Rep. Ray LaHood (R-Ill.) called prospects bright. “I think there are a lot of people who want to see us do something in a comprehensive way,” he said. But he acknowledged that he and other advocates of comprehensive changes in immigration policy had their work cut out to round up GOP support for the measure.
Rep. Adam H. Putnam (R-Fla.), the third-ranking Republican in the House, said, “I think there’s a sense over here to attempt to solve the problem in a responsible way.” But he said most of his colleagues were “keeping their powder dry until they have had an opportunity to see the details” of the Senate proposal.
Even with bipartisan Senate backing and Bush’s support, some analysts said supporters would need to round up as many as 70 Republicans to get the measure through the House because of opposition from Democrats in conservative districts.
“If 70 is what they need, I think we’ve got 70 Republicans,” Flake said. “There are a lot of Republicans over here who understand, if nothing else, the benefits of getting this behind us as an issue.”

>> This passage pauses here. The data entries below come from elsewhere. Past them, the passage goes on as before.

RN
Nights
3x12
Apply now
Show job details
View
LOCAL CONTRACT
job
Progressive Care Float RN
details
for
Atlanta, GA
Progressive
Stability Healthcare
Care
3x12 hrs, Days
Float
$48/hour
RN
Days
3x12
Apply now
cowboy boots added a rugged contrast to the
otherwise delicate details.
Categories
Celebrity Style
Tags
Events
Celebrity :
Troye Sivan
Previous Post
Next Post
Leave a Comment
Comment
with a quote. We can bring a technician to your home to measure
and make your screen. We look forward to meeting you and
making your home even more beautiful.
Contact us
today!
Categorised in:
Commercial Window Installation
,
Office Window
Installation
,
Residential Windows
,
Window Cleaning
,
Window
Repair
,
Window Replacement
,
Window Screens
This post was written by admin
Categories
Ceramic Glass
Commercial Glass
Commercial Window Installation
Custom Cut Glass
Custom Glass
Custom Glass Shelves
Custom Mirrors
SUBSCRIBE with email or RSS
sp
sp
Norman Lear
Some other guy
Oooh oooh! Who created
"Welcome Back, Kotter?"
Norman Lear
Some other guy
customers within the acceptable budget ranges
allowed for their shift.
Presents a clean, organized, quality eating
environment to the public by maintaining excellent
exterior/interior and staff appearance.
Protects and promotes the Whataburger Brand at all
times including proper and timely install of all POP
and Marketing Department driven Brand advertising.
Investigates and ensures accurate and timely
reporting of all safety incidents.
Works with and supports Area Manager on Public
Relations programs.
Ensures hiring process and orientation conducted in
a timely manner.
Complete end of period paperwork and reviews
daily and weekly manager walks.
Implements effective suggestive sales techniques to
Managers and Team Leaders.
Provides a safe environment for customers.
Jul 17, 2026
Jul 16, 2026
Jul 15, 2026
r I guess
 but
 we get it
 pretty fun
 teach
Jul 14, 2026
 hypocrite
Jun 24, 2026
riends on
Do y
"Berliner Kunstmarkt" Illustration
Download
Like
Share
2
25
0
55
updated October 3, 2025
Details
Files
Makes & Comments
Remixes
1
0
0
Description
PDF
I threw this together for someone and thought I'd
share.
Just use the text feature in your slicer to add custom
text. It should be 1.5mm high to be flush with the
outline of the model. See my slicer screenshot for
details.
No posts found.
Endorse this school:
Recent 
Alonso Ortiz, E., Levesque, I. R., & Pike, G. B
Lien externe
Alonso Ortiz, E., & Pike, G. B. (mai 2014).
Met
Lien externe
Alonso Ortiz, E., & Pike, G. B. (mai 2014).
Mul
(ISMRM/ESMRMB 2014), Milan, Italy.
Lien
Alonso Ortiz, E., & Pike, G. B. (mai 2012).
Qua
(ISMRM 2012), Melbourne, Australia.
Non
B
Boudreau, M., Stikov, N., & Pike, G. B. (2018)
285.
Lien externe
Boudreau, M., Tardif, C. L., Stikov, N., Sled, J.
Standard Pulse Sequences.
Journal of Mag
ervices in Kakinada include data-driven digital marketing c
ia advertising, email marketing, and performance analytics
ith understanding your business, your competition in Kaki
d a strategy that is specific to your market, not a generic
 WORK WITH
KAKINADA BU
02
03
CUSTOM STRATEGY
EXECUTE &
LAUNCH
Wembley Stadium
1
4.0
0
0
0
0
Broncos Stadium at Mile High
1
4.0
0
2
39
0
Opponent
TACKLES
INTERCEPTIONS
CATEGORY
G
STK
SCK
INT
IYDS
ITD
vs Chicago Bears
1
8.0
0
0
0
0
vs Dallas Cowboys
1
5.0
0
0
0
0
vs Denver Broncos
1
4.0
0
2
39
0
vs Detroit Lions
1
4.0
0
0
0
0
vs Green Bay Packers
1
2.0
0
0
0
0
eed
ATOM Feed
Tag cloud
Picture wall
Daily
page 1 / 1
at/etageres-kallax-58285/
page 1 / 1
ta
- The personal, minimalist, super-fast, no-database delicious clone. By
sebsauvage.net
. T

A number of House Republicans remained unbending in their opposition to anything they regarded as amounting to amnesty.
Gallegly said he wasn’t swayed by support for the bill from conservative Republicans like Kyl. “This is amnesty, pure and simple,” he said in a statement.
He continued: “If we grant this amnesty, we only encourage yet even more illegal immigration.”
Noting that the bill would require the head of household to return to the country of origin to apply for the full family’s permanent residency, Gallegly said, “Only one lawbreaker has to return to apply for permanent residency for a family of lawbreakers.”
Andrew Whalen, a spokesman for freshman Rep. Heath Shuler (D-N.C.), said: “I can tell you that if it has anything resembling amnesty, it’s going to be a no-go for the congressman.”
Ninety-seven House members -- all Republicans except Democrats Nancy E. Boyda of Kansas and Jim Marshall of Georgia -- recently sent a letter to Speaker Nancy Pelosi (D-San Francisco) calling on her “not to bring amnesty legislation to the House floor.”
Marshall spokesman Douglas Moore said, “We are not in favor of any kind of amnesty for illegal immigrants.”
Reid, the Senate majority leader, said, “We need to improve the bill as it moves through the legislative process.”
Sen. Craig Thomas (R-Wyo.) complained in a statement that the compromise would end up costing taxpayers “trillions of dollars in entitlement spending” for immigrants moving on to the “already straining Social Security and Medicare system.”